Der neue Bundespräsident ruft auf, so ist in den Zeitungen zu lesen, nur weniges leider im wörtlichen Zitat.
Er ruft auf zu Mut und Zuversicht: „Lasst uns mutig sein!“ So ist zu wünschen, daß er auf der anderen Seite die verantwortlichen Politiker aufruft, das abzubauen, was den Menschen den Mut nimmt – so die „Agenda 2010“.
Jene „Agenda 2010“ ist es ja, die Menschen zwingt, bei Arbeitslosigkeit sich mit Arbeitsstellen zufriedenzugeben, die weit unter ihrer Qualifikation liegen, diese Qualifikation so allmählich zu verlieren (und so herrscht dann plötzlich Fachkräftemangel). Sie zwingt Menschen, um eines Arbeitsplatzes willen bundesweit umzuziehen und so ihre soziale Einbindung aufzugeben, die Schullaufbahn ihrer Kinder durch Schulwechsel auch in andere Bundesländer mit anderem Lehrplan beschädigen zu lassen, für hilfsbedürftige Angehörige, die am Ort bleiben, nicht mehr zur Verfügung zu stehen.
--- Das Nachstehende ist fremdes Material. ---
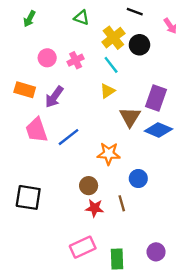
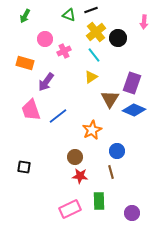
black line: (135, 12) -> (91, 10), moved, turned -40
pink arrow: (170, 26) -> (144, 22), turned 40
pink circle: (47, 58) -> (45, 39), moved
orange rectangle: (25, 90) -> (25, 63), moved
orange star: (109, 154) -> (92, 130), turned -30
black square: (28, 197) -> (24, 167), size x0.6
brown line: (122, 203) -> (111, 172), moved
green rectangle: (117, 259) -> (99, 201), moved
Sie zwingt Menschen, sobald sie für etwas längere Zeit arbeitslos werden, Alterssicherungen außerhalb der mehr und mehr unzureichenden Rentenversicherungen aufzugeben. Sie zwingt Menschen in diesem Fall, weitgehend auf eigene Kosten (doppelte Mietzahlung für die Übergangszeit, Fachkräfte für den Umzug) in Wohnungen zu ziehen, die oft weitab von ihrem sozialen Umfeld liegen.
Seinerzeit war der neue Präsident an der Durchsetzung dieser armutsproduzierenden „Agenda“ nicht unbeteiligt; nun, da er die Wahl gegen einen angesehenen Armutsforscher gewonnen hat, für ihn Gelegenheit, sich dieser Wahl würdig zu erweisen, sich von den damaligen Irrwegen abzusetzen.
Er fordert, die Demokratie zu verteidigen. So ist zu wünschen, daß er auch die verantwortlichen Politiker aufruft, gegen das einzutreten, was zur Zeit die Demokratie am meisten gefährdet: gegen Abkommen wie CETA, die durch Klagerechte für Konzerne und die Möglichkeit für diese, in „regulatorischer Kooperation“ sich in die Gesetzgebung einzumischen, eine oligarchische Komponente in der Republik zu institutionalisieren drohen.
Aber ich habe auch im Umfeld der Wahl gehört, wie ein Ministerpräsident, der einer nicht als neoliberal geltenden Partei angehört, erklärt hat, nun sei staatliche Zusammenarbeit international angesagt, darum sei Freihandel, nicht Protektionismus erforderlich. Als wäre Freihandel im Sinne solcher Freihandelsabkommen staatliche Zusammenarbeit und nicht Rückzug der Staaten aus der Wirtschaft. Und als sei es ein Argument für eine schlechte Sache, daß der neue US-Präsident dagegen ist.